Exercice écrit 1:
Répondez aux questions suivantes à partir de l'article sur les Jeux olympiques et la pauvreté en Seine-Saint-Denis.
(a) Pour quelle durée les « sas » sont-ils généralement prévus ?
(b) D'après les chiffres officiels, combien de personnes ont transité par ces « sas » depuis avril 2023 ?
(c) Quel est le nom de la défenseure des droits citée ?
Exercice écrit 2:
Dans l'article sur les Jeux olympiques et la pauvreté en Seine-Saint-Denis, énumérez toutes les catégories de personnes pour lesquelles les étudiant·es logé·es en CROUS doivent libérer la place.
Exercice écrit 3:
Extrayez de l'article sur les Jeux olympiques et la pauvreté en Seine-Saint-Denis le passage allant de « La vision de » jusqu'à « fins de procédure. » inclus.

Texte fourni:
___

C1 341 juin 2024
vendredi 28 juin 2024, par
Accélérateurs d’avenir, c’est le slogan qui s’étale sur les murs de la Région Parisienne. Et c’est hélas vrai. Le gros des épreuves aura lieu dans le 93, département le plus pauvre de France métropolitaine, saccagé pour être transformé en « vitrine de la France ». Au-delà des perturbations pour les habitant·es pendant les épreuves, qui seront sans doute ensuite oubliées, il faut invisibiliser les pauvres et la pauvreté, ce qui ici fait forcément beaucoup de dégâts, et des dégâts durables. Les J.O. sont aussi un formidable moyen d’imposer plus rapidement le Grand Paris, outil de spéculation immobilière et de gentrification, au détriment des territoires (nouvelle appellation administrative des banlieues concernées).
La vision de la misère ne doit pas faire tâche sur les J.O., vitrine internationale de la France et de Paris. Mais dans le 93, c’est compliqué.
Parmi les pauvres les plus voyants, il y a les migrant·es, qui en plus sont souvent noir·es, donc encore plus visibles. Les expulsions de squats se sont enchaînées à une cadence infernale jusqu’à la trêve hivernale, et ont repris dès sa fin. Seules les plus importantes ou les plus médiatiques ont été mentionnées dans la presse. Il faut notamment mentionner l’évacuation d’un squat de près de 300 personnes à Vitry en avril dernier. Ils étaient en fait plus nombreux, probablement 450, mais beaucoup ont préféré partir avant l’expulsion. L’expulsion d’Unibéton à Saint Denis l’automne dernier avait fait aussi pas mal de bruit. Le ministère a cessé depuis plusieurs années de diffuser le nombre officiel d’expulsions, ou même de fins de procédure.
Certaines associations avancent le chiffre de 4 000 personnes sans abri expédiées dans des « sas » en province depuis le printemps 2023, et la cadence s’accélère. Le départ est soi-disant volontaire, mais sinon c’est la destruction des tentes, la confiscation des affaires etc. pour les uns, une OQTF pour les autres, en tous les cas la rue. Ces « sas » sont généralement prévus pour trois semaines. D’après les chiffres officiels, près de 3 000 personnes y ont transité depuis avril 2023. Là, un tri social est effectué, OQTF pour les sans papiers, logement d’urgence pour certaines familles, rien pour les autres. Personne pour suivre les démarches administratives à Paris et donc la perte d’une possibilité de papiers. Évidemment, beaucoup reviennent et réinstallent leur tente. Que peuvent-ils faire d’autre ? La défenseure des droits, Claire Hédon, s’est elle-même "autosaisie", fin janvier, de cette "invisibilisation des indésirables".
Il y a aussi tous ceux et toutes celles qui sont logé·es dans des conditions précaires. Une affaire a fait du bruit : l’expulsion des étudiant·es logé·es en CROUS pour faire de la place pour les athlètes, les bénévoles, les salarié·es, les flics et les pompiers. Même les étudiant·es étranger·es devront faire place nette. La mobilisation est très faible, évidemment la peur domine de ne pas récupérer de chambre l’année suivante si on s’oppose à cette évacuation. On parle beaucoup moins de toutes les familles que les services sociaux préfèrent déposer à l’hôtel plutôt que de leur trouver un logement. Elles aussi devront faire de la place pour l’afflux de gens à loger pendant les J.O.

___

Entrées:
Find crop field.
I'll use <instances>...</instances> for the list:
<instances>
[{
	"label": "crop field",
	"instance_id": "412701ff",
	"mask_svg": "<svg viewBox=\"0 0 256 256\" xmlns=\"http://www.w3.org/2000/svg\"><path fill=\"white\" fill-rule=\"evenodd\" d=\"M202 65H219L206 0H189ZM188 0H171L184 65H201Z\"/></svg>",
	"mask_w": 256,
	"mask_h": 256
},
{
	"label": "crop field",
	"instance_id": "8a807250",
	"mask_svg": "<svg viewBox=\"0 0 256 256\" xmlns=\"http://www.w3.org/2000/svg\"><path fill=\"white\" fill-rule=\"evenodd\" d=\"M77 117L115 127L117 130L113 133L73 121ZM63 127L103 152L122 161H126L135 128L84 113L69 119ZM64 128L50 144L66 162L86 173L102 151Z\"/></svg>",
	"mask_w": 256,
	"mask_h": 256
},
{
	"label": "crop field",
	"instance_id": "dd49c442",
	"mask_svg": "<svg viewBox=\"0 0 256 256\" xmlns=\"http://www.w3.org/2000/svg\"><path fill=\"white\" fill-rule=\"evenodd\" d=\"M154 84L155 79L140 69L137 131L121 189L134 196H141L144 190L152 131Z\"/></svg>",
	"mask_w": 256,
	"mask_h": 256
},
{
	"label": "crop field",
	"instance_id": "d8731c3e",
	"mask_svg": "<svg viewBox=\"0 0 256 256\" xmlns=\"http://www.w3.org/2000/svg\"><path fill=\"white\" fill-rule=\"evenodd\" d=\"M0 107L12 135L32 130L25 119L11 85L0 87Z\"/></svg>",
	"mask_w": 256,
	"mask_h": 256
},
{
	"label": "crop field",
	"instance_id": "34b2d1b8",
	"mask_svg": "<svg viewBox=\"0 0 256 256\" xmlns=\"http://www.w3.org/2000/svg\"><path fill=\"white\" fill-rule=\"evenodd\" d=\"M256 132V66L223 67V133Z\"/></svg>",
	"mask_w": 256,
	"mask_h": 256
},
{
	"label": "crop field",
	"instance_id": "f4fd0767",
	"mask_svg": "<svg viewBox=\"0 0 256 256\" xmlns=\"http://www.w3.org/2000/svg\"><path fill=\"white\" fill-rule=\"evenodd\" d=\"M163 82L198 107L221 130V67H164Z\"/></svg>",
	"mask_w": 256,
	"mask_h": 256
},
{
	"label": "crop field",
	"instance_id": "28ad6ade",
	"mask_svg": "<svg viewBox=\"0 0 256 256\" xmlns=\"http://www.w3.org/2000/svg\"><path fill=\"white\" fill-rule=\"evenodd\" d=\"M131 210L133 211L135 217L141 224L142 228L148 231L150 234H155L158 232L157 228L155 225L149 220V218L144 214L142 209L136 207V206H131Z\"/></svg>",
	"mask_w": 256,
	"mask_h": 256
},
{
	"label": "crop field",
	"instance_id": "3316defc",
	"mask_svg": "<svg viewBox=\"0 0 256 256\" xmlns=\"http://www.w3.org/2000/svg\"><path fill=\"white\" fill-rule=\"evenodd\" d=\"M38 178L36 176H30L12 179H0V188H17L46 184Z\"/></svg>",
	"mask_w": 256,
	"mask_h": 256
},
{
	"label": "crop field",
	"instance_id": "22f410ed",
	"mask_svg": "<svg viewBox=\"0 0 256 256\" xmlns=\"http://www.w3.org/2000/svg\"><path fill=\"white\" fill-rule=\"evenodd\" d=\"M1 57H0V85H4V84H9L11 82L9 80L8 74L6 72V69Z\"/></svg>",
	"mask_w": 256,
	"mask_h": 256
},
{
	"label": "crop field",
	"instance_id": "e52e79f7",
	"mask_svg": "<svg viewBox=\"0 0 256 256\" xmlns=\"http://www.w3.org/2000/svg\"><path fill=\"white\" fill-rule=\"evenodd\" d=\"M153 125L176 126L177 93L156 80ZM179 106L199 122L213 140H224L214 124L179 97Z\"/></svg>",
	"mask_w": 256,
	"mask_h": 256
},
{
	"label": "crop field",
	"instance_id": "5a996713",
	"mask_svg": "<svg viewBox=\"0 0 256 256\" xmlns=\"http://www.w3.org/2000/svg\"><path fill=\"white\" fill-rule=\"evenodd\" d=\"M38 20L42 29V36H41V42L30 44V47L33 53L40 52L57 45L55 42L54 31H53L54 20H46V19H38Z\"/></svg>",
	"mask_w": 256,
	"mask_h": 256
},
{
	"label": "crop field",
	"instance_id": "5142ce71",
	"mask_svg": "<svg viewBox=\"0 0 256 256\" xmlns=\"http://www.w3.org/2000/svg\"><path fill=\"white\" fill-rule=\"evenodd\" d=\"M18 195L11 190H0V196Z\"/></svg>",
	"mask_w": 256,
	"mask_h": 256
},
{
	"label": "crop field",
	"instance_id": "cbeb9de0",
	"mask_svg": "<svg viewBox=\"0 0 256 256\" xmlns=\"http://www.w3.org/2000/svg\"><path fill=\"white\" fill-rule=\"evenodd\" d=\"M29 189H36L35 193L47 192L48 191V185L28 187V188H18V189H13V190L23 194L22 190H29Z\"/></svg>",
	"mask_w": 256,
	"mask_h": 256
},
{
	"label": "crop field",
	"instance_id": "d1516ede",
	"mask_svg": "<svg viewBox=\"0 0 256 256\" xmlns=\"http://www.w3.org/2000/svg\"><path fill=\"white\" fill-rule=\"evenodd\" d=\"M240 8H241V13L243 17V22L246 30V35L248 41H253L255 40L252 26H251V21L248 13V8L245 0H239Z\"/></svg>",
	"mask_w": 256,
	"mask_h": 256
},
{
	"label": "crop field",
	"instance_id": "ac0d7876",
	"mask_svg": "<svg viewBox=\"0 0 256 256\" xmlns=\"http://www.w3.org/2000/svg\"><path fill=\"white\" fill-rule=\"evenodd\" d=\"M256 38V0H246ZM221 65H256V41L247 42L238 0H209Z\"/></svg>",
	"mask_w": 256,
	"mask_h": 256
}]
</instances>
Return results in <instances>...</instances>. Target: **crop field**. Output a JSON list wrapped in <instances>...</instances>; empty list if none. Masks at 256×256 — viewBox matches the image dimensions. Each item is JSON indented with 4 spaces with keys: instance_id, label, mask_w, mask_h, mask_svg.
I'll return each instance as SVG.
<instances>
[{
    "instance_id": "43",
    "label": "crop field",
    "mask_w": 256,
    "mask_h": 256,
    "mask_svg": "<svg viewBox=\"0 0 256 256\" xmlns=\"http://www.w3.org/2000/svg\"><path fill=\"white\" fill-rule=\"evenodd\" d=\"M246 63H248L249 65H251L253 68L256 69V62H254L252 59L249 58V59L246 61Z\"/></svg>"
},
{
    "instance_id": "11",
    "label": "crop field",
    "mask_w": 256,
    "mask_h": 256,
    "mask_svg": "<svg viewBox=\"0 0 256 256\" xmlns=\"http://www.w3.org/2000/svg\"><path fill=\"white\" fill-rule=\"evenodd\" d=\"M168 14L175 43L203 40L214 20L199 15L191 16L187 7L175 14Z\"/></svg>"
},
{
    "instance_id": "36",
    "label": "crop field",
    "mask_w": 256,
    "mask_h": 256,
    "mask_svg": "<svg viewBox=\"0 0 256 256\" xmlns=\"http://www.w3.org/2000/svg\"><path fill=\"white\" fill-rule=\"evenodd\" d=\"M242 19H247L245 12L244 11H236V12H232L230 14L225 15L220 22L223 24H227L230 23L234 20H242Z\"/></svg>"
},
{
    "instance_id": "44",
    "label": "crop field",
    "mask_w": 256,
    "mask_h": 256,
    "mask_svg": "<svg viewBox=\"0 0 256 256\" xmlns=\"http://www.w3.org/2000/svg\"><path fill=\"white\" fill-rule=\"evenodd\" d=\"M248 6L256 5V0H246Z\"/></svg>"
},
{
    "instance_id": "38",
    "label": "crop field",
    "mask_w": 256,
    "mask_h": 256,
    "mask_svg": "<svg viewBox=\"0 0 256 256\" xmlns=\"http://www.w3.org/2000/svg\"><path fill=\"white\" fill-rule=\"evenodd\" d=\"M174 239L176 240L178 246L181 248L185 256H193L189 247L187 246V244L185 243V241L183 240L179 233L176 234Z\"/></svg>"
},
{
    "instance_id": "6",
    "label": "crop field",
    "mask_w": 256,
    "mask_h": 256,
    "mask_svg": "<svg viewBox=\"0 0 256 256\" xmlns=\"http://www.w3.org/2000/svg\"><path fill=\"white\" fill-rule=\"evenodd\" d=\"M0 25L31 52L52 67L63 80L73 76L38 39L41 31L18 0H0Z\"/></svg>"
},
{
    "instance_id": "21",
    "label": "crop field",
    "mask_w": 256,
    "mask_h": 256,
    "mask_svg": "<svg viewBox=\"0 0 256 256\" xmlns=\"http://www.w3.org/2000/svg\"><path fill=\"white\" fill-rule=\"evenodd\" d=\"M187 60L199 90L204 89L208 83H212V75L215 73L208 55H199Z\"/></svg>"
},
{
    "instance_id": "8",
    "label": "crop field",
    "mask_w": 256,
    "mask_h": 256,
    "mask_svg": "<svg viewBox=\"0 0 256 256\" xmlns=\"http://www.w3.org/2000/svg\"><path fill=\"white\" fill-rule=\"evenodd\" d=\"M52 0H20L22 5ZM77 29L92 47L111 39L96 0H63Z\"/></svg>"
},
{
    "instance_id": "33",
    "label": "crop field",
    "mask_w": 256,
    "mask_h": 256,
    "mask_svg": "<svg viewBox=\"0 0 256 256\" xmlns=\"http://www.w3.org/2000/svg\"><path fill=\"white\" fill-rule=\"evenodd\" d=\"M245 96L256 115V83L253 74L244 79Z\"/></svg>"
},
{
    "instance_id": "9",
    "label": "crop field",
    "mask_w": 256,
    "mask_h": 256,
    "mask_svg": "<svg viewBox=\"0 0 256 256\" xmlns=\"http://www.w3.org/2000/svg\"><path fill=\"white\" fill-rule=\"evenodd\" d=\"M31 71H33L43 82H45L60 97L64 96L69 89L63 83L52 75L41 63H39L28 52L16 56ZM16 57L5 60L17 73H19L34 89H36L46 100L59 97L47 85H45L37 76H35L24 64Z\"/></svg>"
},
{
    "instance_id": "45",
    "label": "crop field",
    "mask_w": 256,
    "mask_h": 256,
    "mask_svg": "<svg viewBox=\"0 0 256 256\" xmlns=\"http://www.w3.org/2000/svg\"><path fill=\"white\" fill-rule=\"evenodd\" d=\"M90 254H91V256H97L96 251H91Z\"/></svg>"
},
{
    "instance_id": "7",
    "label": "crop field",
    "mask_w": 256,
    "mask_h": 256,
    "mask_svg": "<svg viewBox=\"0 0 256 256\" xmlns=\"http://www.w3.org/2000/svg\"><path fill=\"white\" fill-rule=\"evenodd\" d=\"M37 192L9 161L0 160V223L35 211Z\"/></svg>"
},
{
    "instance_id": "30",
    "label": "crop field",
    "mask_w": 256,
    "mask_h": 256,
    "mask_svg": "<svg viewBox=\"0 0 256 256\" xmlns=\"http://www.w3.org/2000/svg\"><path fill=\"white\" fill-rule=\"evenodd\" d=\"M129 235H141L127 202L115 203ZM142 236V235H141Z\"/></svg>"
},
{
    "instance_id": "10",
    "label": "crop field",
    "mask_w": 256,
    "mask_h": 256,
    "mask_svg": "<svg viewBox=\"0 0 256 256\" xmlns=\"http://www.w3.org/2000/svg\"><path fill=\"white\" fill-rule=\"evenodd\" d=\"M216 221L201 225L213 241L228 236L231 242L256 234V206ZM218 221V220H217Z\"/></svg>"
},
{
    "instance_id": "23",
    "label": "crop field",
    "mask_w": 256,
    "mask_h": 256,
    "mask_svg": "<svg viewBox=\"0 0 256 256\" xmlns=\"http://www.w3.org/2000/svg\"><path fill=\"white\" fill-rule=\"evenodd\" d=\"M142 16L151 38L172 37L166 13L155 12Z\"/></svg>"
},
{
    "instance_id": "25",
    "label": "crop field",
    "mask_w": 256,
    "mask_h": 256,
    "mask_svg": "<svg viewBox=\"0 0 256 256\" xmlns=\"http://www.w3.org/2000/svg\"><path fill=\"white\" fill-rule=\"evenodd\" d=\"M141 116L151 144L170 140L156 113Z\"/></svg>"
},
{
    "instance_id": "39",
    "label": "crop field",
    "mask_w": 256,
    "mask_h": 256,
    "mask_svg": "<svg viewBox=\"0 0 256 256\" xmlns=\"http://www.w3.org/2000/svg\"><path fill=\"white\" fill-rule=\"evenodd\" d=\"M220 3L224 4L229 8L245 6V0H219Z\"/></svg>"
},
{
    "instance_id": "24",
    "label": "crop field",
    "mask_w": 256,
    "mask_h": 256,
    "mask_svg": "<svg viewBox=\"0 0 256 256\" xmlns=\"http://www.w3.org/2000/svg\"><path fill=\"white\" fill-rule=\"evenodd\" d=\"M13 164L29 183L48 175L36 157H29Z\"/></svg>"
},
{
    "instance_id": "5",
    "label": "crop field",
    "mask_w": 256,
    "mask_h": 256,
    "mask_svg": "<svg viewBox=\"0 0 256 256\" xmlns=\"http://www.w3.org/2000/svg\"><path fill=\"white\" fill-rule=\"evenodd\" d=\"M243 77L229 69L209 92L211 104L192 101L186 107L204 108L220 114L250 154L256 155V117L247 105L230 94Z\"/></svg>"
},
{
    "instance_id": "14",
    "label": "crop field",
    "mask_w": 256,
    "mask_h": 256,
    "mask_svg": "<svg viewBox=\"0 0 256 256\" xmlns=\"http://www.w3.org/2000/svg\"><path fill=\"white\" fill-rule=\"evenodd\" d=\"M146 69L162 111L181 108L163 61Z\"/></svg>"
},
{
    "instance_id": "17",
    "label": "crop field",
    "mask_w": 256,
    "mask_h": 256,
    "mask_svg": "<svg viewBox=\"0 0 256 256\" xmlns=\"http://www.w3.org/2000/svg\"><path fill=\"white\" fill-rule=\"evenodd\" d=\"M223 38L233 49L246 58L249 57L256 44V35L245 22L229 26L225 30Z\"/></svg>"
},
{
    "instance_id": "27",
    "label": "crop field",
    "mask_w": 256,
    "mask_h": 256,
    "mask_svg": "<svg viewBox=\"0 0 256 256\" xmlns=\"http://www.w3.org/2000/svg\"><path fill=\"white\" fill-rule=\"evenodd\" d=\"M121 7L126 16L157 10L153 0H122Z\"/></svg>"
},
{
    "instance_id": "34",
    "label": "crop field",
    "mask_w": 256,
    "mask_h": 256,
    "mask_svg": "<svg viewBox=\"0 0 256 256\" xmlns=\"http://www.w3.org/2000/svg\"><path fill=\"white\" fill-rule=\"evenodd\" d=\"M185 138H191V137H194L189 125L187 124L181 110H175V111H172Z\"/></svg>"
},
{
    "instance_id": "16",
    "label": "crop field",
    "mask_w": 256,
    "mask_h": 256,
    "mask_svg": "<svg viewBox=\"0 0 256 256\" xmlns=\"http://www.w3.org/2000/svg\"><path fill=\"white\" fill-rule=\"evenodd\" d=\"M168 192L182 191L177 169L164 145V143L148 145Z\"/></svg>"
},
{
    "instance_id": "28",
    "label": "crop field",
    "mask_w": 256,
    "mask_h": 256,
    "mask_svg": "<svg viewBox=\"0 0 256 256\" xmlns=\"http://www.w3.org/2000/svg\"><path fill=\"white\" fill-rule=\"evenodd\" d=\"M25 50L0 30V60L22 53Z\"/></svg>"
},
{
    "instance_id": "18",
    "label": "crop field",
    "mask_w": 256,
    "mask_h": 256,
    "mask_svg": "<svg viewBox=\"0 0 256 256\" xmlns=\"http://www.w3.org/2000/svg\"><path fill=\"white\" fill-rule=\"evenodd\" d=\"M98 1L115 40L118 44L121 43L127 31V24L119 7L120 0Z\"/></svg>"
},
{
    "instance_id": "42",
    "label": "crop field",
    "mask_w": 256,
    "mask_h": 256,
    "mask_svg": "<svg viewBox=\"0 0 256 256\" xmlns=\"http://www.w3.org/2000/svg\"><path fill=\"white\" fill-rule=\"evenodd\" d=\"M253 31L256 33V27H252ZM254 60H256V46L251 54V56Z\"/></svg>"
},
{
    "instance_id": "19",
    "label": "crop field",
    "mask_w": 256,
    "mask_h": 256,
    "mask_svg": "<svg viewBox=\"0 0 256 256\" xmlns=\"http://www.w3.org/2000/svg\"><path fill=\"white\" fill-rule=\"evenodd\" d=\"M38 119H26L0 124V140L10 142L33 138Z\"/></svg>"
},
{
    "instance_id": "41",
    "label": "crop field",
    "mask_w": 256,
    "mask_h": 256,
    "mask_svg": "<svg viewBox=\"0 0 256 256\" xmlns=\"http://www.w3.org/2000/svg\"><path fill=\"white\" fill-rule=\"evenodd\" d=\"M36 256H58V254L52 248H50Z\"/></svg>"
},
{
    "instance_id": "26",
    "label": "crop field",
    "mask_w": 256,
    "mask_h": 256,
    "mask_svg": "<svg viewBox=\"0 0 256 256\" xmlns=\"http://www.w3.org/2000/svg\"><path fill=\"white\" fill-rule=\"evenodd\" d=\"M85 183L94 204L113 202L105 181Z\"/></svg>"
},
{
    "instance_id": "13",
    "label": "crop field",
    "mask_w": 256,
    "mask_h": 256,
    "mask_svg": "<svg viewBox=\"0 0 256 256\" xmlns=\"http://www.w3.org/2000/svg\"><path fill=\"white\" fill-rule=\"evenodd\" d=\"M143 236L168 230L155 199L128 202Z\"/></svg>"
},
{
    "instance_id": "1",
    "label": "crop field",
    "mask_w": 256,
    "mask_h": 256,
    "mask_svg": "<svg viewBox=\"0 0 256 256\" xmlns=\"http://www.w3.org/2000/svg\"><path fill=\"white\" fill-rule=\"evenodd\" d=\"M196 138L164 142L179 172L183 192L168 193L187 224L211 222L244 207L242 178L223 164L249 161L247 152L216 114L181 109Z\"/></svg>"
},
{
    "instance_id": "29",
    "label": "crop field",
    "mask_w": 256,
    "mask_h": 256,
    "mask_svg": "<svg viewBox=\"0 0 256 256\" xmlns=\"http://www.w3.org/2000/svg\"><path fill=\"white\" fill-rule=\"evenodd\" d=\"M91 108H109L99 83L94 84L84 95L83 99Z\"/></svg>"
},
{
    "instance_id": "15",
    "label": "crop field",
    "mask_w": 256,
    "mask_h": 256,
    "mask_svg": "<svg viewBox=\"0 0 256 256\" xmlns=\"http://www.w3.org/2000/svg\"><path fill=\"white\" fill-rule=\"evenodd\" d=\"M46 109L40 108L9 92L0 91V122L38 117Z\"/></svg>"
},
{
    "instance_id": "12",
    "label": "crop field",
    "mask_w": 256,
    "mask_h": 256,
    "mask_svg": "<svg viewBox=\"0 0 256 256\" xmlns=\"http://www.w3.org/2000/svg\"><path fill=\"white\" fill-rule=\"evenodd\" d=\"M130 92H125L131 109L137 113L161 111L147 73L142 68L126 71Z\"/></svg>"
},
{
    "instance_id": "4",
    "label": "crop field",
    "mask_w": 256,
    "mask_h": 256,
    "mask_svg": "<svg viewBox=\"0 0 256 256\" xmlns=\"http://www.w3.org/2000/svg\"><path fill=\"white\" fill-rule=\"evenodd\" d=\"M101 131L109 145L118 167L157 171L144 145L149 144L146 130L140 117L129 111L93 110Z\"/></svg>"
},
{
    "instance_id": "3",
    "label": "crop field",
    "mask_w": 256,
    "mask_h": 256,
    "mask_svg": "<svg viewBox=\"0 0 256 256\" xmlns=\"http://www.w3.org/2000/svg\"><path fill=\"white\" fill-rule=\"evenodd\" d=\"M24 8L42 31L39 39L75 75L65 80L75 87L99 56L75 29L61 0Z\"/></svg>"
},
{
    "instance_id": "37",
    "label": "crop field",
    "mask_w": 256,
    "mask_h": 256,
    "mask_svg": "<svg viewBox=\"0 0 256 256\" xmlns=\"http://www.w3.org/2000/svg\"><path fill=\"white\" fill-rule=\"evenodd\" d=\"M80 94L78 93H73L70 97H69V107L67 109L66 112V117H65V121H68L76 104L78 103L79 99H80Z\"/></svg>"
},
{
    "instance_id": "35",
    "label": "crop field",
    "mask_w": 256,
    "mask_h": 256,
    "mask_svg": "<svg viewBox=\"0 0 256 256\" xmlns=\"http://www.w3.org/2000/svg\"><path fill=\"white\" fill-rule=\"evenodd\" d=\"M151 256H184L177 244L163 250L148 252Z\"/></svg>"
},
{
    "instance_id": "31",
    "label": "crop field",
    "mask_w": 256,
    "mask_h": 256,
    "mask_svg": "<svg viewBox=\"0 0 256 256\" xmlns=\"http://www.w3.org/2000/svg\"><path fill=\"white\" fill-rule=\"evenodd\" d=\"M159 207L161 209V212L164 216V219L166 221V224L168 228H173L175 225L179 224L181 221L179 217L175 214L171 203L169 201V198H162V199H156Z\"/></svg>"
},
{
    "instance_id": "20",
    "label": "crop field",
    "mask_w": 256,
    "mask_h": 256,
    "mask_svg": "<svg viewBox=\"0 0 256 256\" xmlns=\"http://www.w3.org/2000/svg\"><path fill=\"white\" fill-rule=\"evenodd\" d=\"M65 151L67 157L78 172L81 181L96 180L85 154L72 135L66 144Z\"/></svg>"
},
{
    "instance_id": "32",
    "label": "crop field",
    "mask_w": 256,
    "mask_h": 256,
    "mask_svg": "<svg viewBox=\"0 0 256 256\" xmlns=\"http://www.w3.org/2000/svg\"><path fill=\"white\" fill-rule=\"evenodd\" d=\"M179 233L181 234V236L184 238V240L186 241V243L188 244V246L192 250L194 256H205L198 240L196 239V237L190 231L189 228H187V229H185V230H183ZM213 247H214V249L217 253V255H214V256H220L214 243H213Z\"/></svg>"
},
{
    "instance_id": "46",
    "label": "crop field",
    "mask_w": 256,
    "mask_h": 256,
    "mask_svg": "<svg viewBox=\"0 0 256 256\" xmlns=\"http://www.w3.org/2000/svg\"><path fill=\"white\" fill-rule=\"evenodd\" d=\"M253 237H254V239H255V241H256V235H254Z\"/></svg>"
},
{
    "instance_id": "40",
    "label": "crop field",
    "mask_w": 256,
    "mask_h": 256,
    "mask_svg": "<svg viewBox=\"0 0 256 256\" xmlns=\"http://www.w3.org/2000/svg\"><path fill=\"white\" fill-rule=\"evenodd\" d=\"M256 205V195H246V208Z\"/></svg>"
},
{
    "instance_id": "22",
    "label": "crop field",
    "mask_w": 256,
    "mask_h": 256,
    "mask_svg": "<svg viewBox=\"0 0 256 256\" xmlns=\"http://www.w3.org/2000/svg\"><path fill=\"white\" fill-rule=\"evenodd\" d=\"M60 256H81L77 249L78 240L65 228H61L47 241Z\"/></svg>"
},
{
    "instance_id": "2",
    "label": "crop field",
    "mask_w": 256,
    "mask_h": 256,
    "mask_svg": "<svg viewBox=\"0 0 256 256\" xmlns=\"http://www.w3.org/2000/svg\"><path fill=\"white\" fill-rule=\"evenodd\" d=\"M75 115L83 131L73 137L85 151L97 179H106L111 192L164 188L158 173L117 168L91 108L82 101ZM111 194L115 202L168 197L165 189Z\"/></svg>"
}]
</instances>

___

Réponse attendue 1:
(a) Trois semaines.
(b) Près de 3 000 personnes.
(c) Claire Hédon.

Réponse attendue 2:
- les athlètes
- les bénévoles
- les salarié·es
- les flics
- les pompiers

Réponse attendue 3:
La vision de la misère ne doit pas faire tâche sur les J.O., vitrine internationale de la France et de Paris. Mais dans le 93, c’est compliqué.
Parmi les pauvres les plus voyants, il y a les migrant·es, qui en plus sont souvent noir·es, donc encore plus visibles. Les expulsions de squats se sont enchaînées à une cadence infernale jusqu’à la trêve hivernale, et ont repris dès sa fin. Seules les plus importantes ou les plus médiatiques ont été mentionnées dans la presse. Il faut notamment mentionner l’évacuation d’un squat de près de 300 personnes à Vitry en avril dernier. Ils étaient en fait plus nombreux, probablement 450, mais beaucoup ont préféré partir avant l’expulsion. L’expulsion d’Unibéton à Saint Denis l’automne dernier avait fait aussi pas mal de bruit. Le ministère a cessé depuis plusieurs années de diffuser le nombre officiel d’expulsions, ou même de fins de procédure.